## What is needed
The answer is the data below, repeated exactly, with no pictures included.

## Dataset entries
************

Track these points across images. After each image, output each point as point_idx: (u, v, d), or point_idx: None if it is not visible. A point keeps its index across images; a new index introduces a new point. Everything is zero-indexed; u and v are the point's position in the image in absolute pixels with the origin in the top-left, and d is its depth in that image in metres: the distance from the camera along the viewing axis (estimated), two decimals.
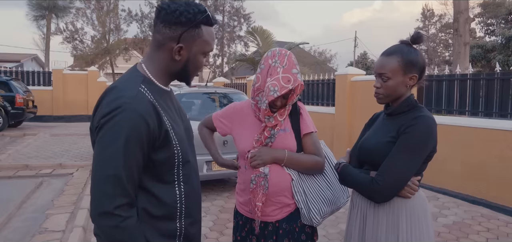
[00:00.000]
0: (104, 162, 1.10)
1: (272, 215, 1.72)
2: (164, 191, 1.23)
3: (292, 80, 1.62)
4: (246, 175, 1.73)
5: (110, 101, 1.13)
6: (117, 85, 1.19)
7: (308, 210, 1.72)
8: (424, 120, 1.53)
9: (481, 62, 20.93)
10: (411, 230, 1.55)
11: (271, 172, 1.67)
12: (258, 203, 1.67)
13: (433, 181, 5.51)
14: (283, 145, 1.72)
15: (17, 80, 12.87)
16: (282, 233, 1.72)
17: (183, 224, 1.28)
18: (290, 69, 1.64)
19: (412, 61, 1.57)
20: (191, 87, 6.11)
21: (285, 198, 1.73)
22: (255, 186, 1.67)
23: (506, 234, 4.07)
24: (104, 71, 22.51)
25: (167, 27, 1.21)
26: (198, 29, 1.23)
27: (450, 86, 6.20)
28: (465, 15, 11.72)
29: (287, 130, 1.76)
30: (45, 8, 24.56)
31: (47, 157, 7.81)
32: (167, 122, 1.21)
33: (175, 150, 1.22)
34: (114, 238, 1.10)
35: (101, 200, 1.09)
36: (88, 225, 4.08)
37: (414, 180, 1.55)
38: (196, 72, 1.31)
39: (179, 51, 1.22)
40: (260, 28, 16.58)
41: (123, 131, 1.09)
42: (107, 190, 1.08)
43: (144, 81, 1.21)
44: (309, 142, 1.78)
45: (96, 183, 1.11)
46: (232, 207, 4.99)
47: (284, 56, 1.67)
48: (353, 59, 36.13)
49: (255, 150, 1.69)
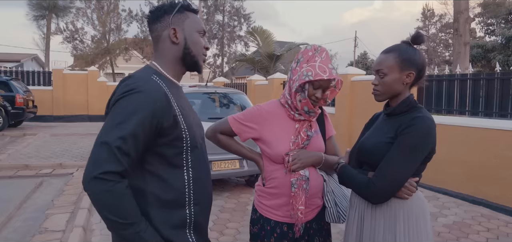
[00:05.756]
0: (105, 131, 1.17)
1: (305, 217, 1.72)
2: (173, 175, 1.29)
3: (327, 72, 1.61)
4: (284, 178, 1.68)
5: (124, 86, 1.23)
6: (132, 75, 1.29)
7: (337, 209, 1.76)
8: (422, 121, 1.53)
9: (481, 62, 20.94)
10: (408, 231, 1.54)
11: (310, 175, 1.68)
12: (301, 207, 1.64)
13: (433, 181, 5.51)
14: (317, 147, 1.74)
15: (17, 80, 12.86)
16: (313, 232, 1.76)
17: (192, 211, 1.33)
18: (326, 63, 1.65)
19: (409, 59, 1.58)
20: (191, 87, 6.11)
21: (318, 199, 1.76)
22: (297, 189, 1.64)
23: (506, 234, 4.07)
24: (104, 71, 22.52)
25: (157, 22, 1.36)
26: (183, 13, 1.37)
27: (450, 86, 6.20)
28: (465, 15, 11.73)
29: (318, 132, 1.78)
30: (45, 8, 24.55)
31: (47, 156, 7.81)
32: (177, 107, 1.29)
33: (183, 134, 1.28)
34: (104, 203, 1.14)
35: (91, 165, 1.14)
36: (88, 225, 4.08)
37: (411, 181, 1.55)
38: (199, 52, 1.39)
39: (174, 33, 1.34)
40: (260, 28, 16.59)
41: (130, 107, 1.17)
42: (99, 156, 1.13)
43: (156, 73, 1.32)
44: (332, 143, 1.88)
45: (93, 148, 1.17)
46: (232, 207, 4.99)
47: (323, 51, 1.69)
48: (353, 59, 36.12)
49: (293, 153, 1.66)
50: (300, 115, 1.70)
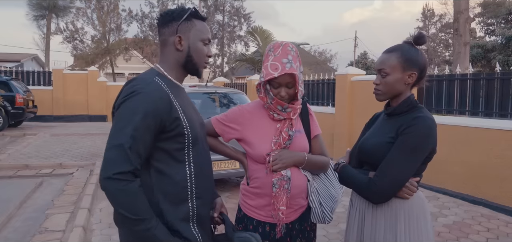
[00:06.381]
0: (113, 134, 1.25)
1: (288, 217, 1.72)
2: (175, 169, 1.36)
3: (280, 68, 1.59)
4: (266, 179, 1.67)
5: (128, 88, 1.31)
6: (136, 77, 1.36)
7: (322, 209, 1.74)
8: (423, 121, 1.53)
9: (481, 62, 20.93)
10: (409, 231, 1.55)
11: (292, 175, 1.66)
12: (282, 207, 1.64)
13: (433, 181, 5.51)
14: (300, 147, 1.72)
15: (17, 80, 12.86)
16: (295, 233, 1.74)
17: (194, 204, 1.39)
18: (280, 58, 1.61)
19: (412, 59, 1.58)
20: (191, 87, 6.11)
21: (301, 199, 1.74)
22: (278, 189, 1.64)
23: (506, 234, 4.07)
24: (104, 71, 22.51)
25: (165, 27, 1.43)
26: (191, 21, 1.44)
27: (450, 86, 6.20)
28: (465, 15, 11.73)
29: (301, 131, 1.76)
30: (45, 8, 24.55)
31: (47, 156, 7.81)
32: (179, 107, 1.36)
33: (185, 130, 1.35)
34: (119, 201, 1.23)
35: (105, 166, 1.22)
36: (88, 225, 4.08)
37: (412, 181, 1.55)
38: (201, 60, 1.47)
39: (179, 41, 1.42)
40: (260, 28, 16.60)
41: (134, 108, 1.26)
42: (112, 157, 1.22)
43: (158, 75, 1.40)
44: (318, 143, 1.82)
45: (105, 152, 1.25)
46: (232, 207, 4.98)
47: (279, 46, 1.65)
48: (353, 59, 36.11)
49: (275, 153, 1.65)
50: (278, 115, 1.69)
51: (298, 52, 1.69)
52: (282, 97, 1.64)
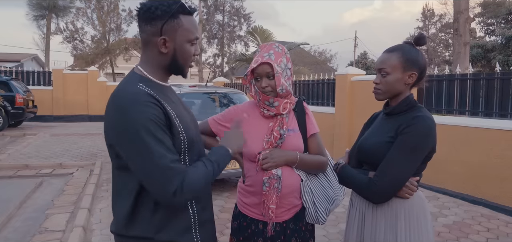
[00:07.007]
0: (142, 164, 1.17)
1: (280, 216, 1.72)
2: None
3: (259, 60, 1.65)
4: (257, 177, 1.70)
5: (114, 109, 1.21)
6: (116, 93, 1.25)
7: (315, 209, 1.74)
8: (423, 120, 1.53)
9: (481, 62, 20.92)
10: (409, 230, 1.55)
11: (283, 174, 1.67)
12: (271, 205, 1.65)
13: (433, 181, 5.51)
14: (292, 146, 1.72)
15: (17, 80, 12.86)
16: (290, 233, 1.74)
17: (195, 209, 1.35)
18: (262, 53, 1.68)
19: (412, 59, 1.58)
20: (191, 87, 6.11)
21: (294, 199, 1.74)
22: (268, 188, 1.65)
23: (506, 234, 4.07)
24: (104, 71, 22.53)
25: (148, 24, 1.27)
26: (177, 19, 1.27)
27: (450, 86, 6.20)
28: (465, 15, 11.72)
29: (295, 130, 1.76)
30: (45, 8, 24.53)
31: (47, 156, 7.82)
32: (170, 110, 1.26)
33: (181, 135, 1.27)
34: (193, 193, 1.25)
35: (162, 189, 1.18)
36: (88, 225, 4.08)
37: (412, 181, 1.55)
38: (187, 62, 1.34)
39: (164, 43, 1.27)
40: (260, 28, 16.58)
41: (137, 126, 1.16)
42: (161, 178, 1.16)
43: (141, 80, 1.27)
44: (315, 142, 1.81)
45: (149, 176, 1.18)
46: (232, 207, 4.98)
47: (266, 46, 1.72)
48: (353, 59, 36.11)
49: (266, 151, 1.67)
50: (268, 111, 1.71)
51: (286, 51, 1.73)
52: (263, 88, 1.67)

************

## Written response
Track these points across images. After each image, output each point as point_idx: (u, v, d), or point_idx: None if it is not visible. A point keeps its index across images; a new index introduces a new point. Everything is zero-indexed; u and v are the point's position in the image in absolute pixels with the origin in the top-left, and d is its depth in that image in metres: the distance from the camera along the viewing axis (estimated), two decimals.
[00:00.000]
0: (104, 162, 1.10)
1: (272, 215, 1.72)
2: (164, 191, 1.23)
3: (292, 80, 1.62)
4: (246, 175, 1.73)
5: (110, 101, 1.13)
6: (117, 85, 1.19)
7: (308, 210, 1.72)
8: (424, 120, 1.53)
9: (481, 62, 20.93)
10: (411, 230, 1.55)
11: (271, 172, 1.67)
12: (258, 203, 1.67)
13: (433, 181, 5.51)
14: (283, 145, 1.72)
15: (17, 80, 12.87)
16: (282, 233, 1.72)
17: (183, 224, 1.28)
18: (290, 69, 1.64)
19: (412, 61, 1.57)
20: (191, 87, 6.11)
21: (285, 198, 1.73)
22: (255, 186, 1.67)
23: (506, 234, 4.07)
24: (104, 71, 22.51)
25: (167, 27, 1.21)
26: (198, 29, 1.23)
27: (450, 86, 6.20)
28: (465, 15, 11.72)
29: (287, 130, 1.76)
30: (45, 8, 24.56)
31: (47, 157, 7.81)
32: (167, 122, 1.21)
33: (175, 150, 1.22)
34: (114, 238, 1.10)
35: (101, 200, 1.09)
36: (88, 225, 4.08)
37: (414, 180, 1.55)
38: (196, 72, 1.31)
39: (179, 51, 1.22)
40: (260, 28, 16.58)
41: (123, 131, 1.09)
42: (107, 190, 1.08)
43: (144, 81, 1.21)
44: (309, 142, 1.78)
45: (96, 183, 1.11)
46: (232, 207, 4.99)
47: (284, 56, 1.67)
48: (353, 59, 36.13)
49: (255, 150, 1.69)
[00:05.756]
0: (105, 131, 1.17)
1: (305, 217, 1.72)
2: (173, 175, 1.29)
3: (327, 72, 1.61)
4: (284, 178, 1.68)
5: (124, 86, 1.23)
6: (132, 75, 1.29)
7: (337, 209, 1.76)
8: (422, 121, 1.53)
9: (481, 62, 20.94)
10: (408, 231, 1.54)
11: (310, 175, 1.68)
12: (301, 207, 1.64)
13: (433, 181, 5.51)
14: (317, 147, 1.74)
15: (17, 80, 12.86)
16: (313, 232, 1.76)
17: (192, 211, 1.33)
18: (326, 63, 1.65)
19: (409, 59, 1.58)
20: (191, 87, 6.11)
21: (318, 199, 1.76)
22: (297, 189, 1.64)
23: (506, 234, 4.07)
24: (104, 71, 22.52)
25: (157, 22, 1.36)
26: (183, 13, 1.37)
27: (450, 86, 6.20)
28: (465, 15, 11.73)
29: (318, 132, 1.78)
30: (45, 8, 24.55)
31: (47, 156, 7.81)
32: (177, 107, 1.29)
33: (183, 134, 1.28)
34: (104, 203, 1.14)
35: (91, 165, 1.14)
36: (88, 225, 4.08)
37: (411, 181, 1.55)
38: (199, 52, 1.39)
39: (174, 33, 1.34)
40: (260, 28, 16.59)
41: (130, 107, 1.17)
42: (99, 156, 1.13)
43: (156, 73, 1.32)
44: (332, 143, 1.88)
45: (93, 148, 1.17)
46: (232, 207, 4.99)
47: (323, 51, 1.69)
48: (353, 59, 36.12)
49: (293, 153, 1.66)
50: (300, 115, 1.70)
[00:06.381]
0: (113, 134, 1.25)
1: (288, 217, 1.72)
2: (175, 169, 1.36)
3: (280, 68, 1.59)
4: (266, 179, 1.67)
5: (128, 88, 1.31)
6: (136, 77, 1.36)
7: (322, 209, 1.74)
8: (423, 121, 1.53)
9: (481, 62, 20.93)
10: (409, 231, 1.55)
11: (292, 175, 1.66)
12: (282, 207, 1.64)
13: (433, 181, 5.51)
14: (300, 147, 1.72)
15: (17, 80, 12.86)
16: (295, 233, 1.74)
17: (194, 204, 1.39)
18: (280, 58, 1.61)
19: (412, 59, 1.58)
20: (191, 87, 6.11)
21: (301, 199, 1.74)
22: (278, 189, 1.64)
23: (506, 234, 4.07)
24: (104, 71, 22.51)
25: (165, 27, 1.43)
26: (191, 21, 1.44)
27: (450, 86, 6.20)
28: (465, 15, 11.73)
29: (301, 131, 1.76)
30: (45, 8, 24.55)
31: (47, 156, 7.81)
32: (179, 107, 1.36)
33: (185, 130, 1.35)
34: (119, 201, 1.23)
35: (105, 166, 1.22)
36: (88, 225, 4.08)
37: (412, 181, 1.55)
38: (201, 60, 1.47)
39: (179, 41, 1.42)
40: (260, 28, 16.60)
41: (134, 108, 1.26)
42: (112, 157, 1.22)
43: (158, 75, 1.40)
44: (318, 143, 1.82)
45: (105, 152, 1.25)
46: (232, 207, 4.98)
47: (279, 46, 1.65)
48: (353, 59, 36.11)
49: (275, 153, 1.65)
50: (278, 115, 1.69)
51: (298, 52, 1.69)
52: (282, 97, 1.64)
[00:07.007]
0: (142, 164, 1.17)
1: (280, 216, 1.72)
2: None
3: (259, 60, 1.65)
4: (257, 177, 1.70)
5: (114, 109, 1.21)
6: (116, 93, 1.25)
7: (315, 209, 1.74)
8: (423, 120, 1.53)
9: (481, 62, 20.92)
10: (409, 230, 1.55)
11: (283, 174, 1.67)
12: (271, 205, 1.65)
13: (433, 181, 5.51)
14: (292, 146, 1.72)
15: (17, 80, 12.86)
16: (290, 233, 1.74)
17: (195, 209, 1.35)
18: (262, 53, 1.68)
19: (412, 59, 1.58)
20: (191, 87, 6.11)
21: (294, 199, 1.74)
22: (268, 188, 1.65)
23: (506, 234, 4.07)
24: (104, 71, 22.53)
25: (148, 24, 1.27)
26: (177, 19, 1.27)
27: (450, 86, 6.20)
28: (465, 15, 11.72)
29: (295, 130, 1.76)
30: (45, 8, 24.53)
31: (47, 156, 7.82)
32: (170, 110, 1.26)
33: (181, 135, 1.27)
34: (193, 193, 1.25)
35: (162, 189, 1.18)
36: (88, 225, 4.08)
37: (412, 181, 1.55)
38: (187, 62, 1.34)
39: (164, 43, 1.27)
40: (260, 28, 16.58)
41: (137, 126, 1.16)
42: (161, 178, 1.16)
43: (141, 80, 1.27)
44: (315, 142, 1.81)
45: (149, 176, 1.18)
46: (232, 207, 4.98)
47: (266, 46, 1.72)
48: (353, 59, 36.11)
49: (266, 151, 1.67)
50: (268, 111, 1.71)
51: (286, 51, 1.73)
52: (263, 88, 1.67)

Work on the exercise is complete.